MySQL Student wrote:
> Over the past few days I have been investigating more closely email
> that wasn't tagged that I thought should have been, and
> vice-versa, using various factors, such as URIBL_BLACK and JMF_W.
Very interesting.
Here's a quick testing script (ymmv on log file syntax):
#########
#!/bin/sh
# helper function, see below
_sacount() {
zgrep -h "spamd: result: ${3:+Y}" /var/log/mail.lo* \
|egrep -c "$1${2:+.*$2|$2.*$1}"
}
# Usage: sa_count RULE1 [RULE2]
# Counts messages marked as RULE1 (and RULE2 if given)
sa_count() {
c=`_sacount $1 $2`
sc=`_sacount $1 $2 spam`
echo "Found $c ($sc spam) matching ${2:+both} $1${2:+ and $2}."
}
sa_count RCVD_IN_HOSTKARMA_W URIBL_BLACK
sa_count RCVD_IN_DNSWL URIBL_BLACK
sa_count URIBL_BLACK
sa_count . # show total numbers
#########
My output (note, I greylist):
Found 54 (11 spam) matching both RCVD_IN_HOSTKARMA_W and URIBL_BLACK.
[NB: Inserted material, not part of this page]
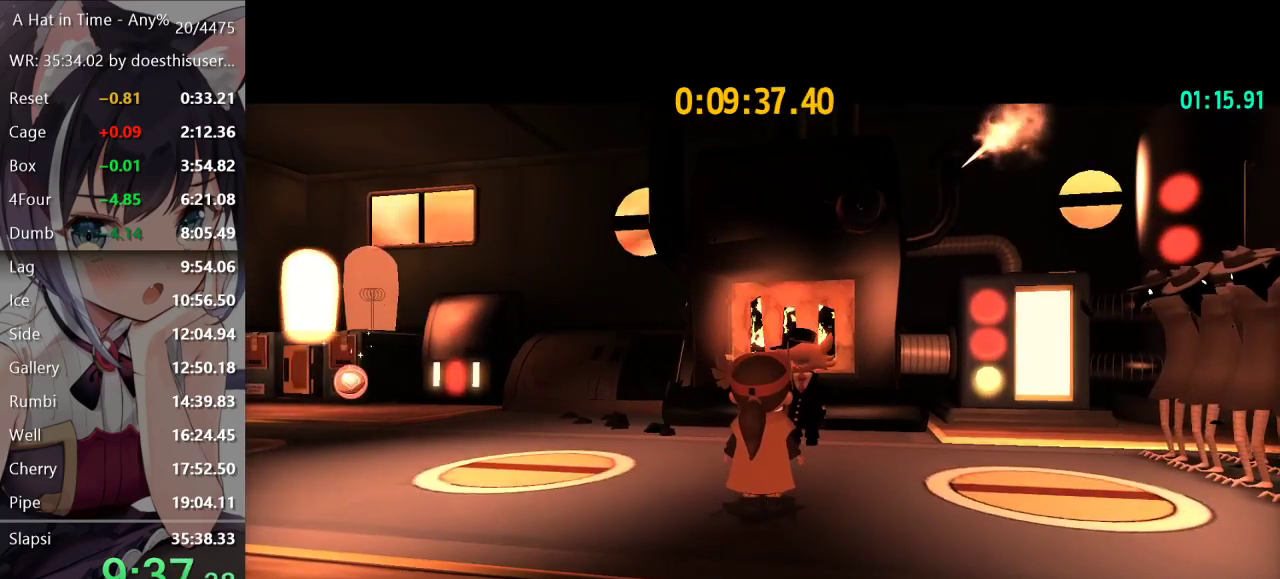
{"buttons": ["SELECT"], "left_stick": "center", "right_stick": "center", "events": []}
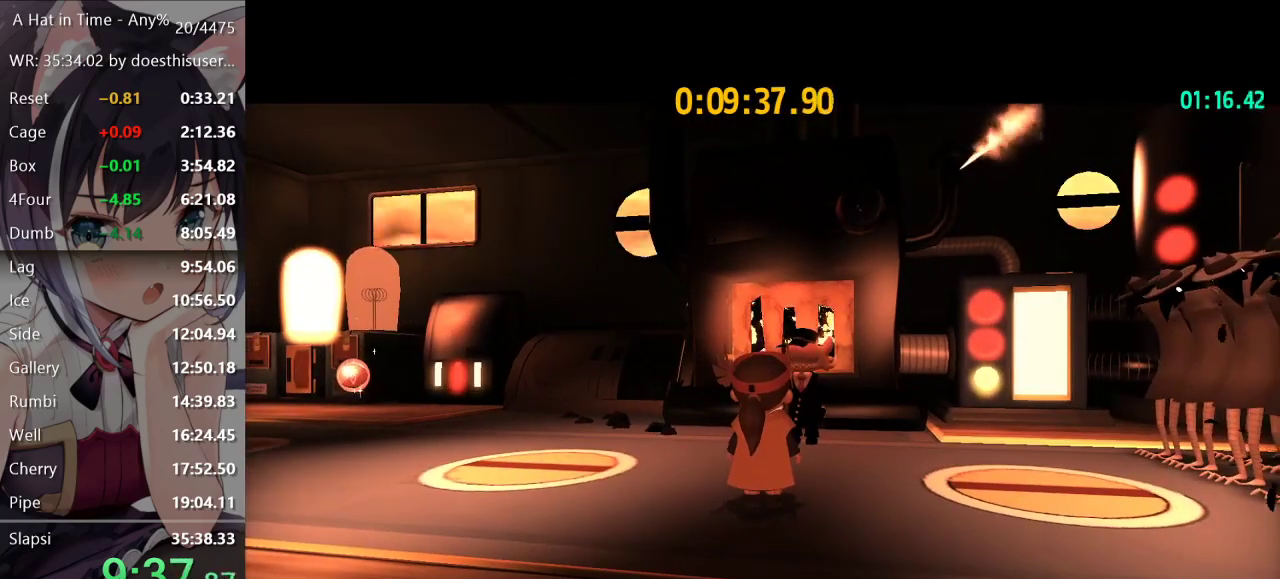
{"buttons": ["SELECT"], "left_stick": "center", "right_stick": "center", "events": []}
Found 25 (16 spam) matching both RCVD_IN_DNSWL and URIBL_BLACK.
Found 1981 (1919 spam) matching URIBL_BLACK.
Found 123273 (3791 spam) matching ..
I don't have data on whether there were FPs or FNs involved.
(And yes, zgrep is perfectly content to deal with uncompressed files.)